START Passage for review

The Problem of Campus Attacks, and Current Governmental Mitigation Strategies

            Mass shootings in campuses have become more serious and prevalent than ever before. In April 2007, a student at Virginia Polytechnic Institute and State University carried out what is considered one of the worst school shootings in history. Currently, the government has increased security measures in campuses by ensuring that everyone entering is checked by security officers at the gate.

Gun Control: Is It a Solution to the Problem of School Violence?

            Gun control entails checking on personal history, mental status, and age before giving gun licenses to individuals. However, it does not include restrictions against gun possession and uses in universities, colleges, and high schools. Gun control that does not prohibit staff members working in schools and students from owning and possessing guns would not be helpful (The Pew Research Center for the People & Press, 2013). However, the government can come up with regulations that prohibit guns in schools altogether except the ones possessed and used by security officers.

END Passage for review

§ **Activities**:
1. Reproduce verbatim the stretch of the campus shootings text from "The Problem of Campus" through "of School Violence?".
2. Write the next part of the campus shootings text, beginning after its final sentence.

START Recorded data

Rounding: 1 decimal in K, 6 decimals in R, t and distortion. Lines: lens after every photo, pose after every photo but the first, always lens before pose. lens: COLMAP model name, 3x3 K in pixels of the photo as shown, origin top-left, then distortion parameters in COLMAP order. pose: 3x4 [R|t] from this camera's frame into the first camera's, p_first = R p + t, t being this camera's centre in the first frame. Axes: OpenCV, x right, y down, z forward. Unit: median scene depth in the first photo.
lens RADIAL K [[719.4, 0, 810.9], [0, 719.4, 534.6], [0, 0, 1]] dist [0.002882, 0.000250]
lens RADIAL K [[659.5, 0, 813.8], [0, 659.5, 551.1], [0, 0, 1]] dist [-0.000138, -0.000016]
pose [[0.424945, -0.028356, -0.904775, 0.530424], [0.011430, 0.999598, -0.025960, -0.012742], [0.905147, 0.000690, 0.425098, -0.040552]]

END Recorded data

§ **Responses by item number**:
1.
The Problem of Campus Attacks, and Current Governmental Mitigation Strategies

            Mass shootings in campuses have become more serious and prevalent than ever before. In April 2007, a student at Virginia Polytechnic Institute and State University carried out what is considered one of the worst school shootings in history. Currently, the government has increased security measures in campuses by ensuring that everyone entering is checked by security officers at the gate.

Gun Control: Is It a Solution to the Problem of School Violence?

2.
Conclusion

            In conclusion, policymakers need to come up with better measures of curbing and preventing shootings in schools. Administrators of institutions of learning must develop enhanced academic syllabi and instructions to guide both students and staff members on how to identify extremist behavior and the best action to take. At the same time, the new measures must make it illegal for anyone, except a security officer, to possess or use a gun inside or near schools and higher institutions of learning.

References

Drysdale, D. A. (2010). Campus attacks: Targeted violence affecting institutions of higher education. Washington, DC: DIANE Publishing.

Juvonen, J. (2001). School violence: Prevalence, fears, and prevention. Rand Corp Santa Monica CA.

Langman, P. (2012). School Shooters: The Warning Signs. Forensic Digest.

Office of Partner Engagement, Federal Bureau of Investigations (2016). Preventing Violent Extremism in Schools.

The Pew Research Center for the People & Press, (2013). In Gun Control Debate, Several Options Draw Majority Support.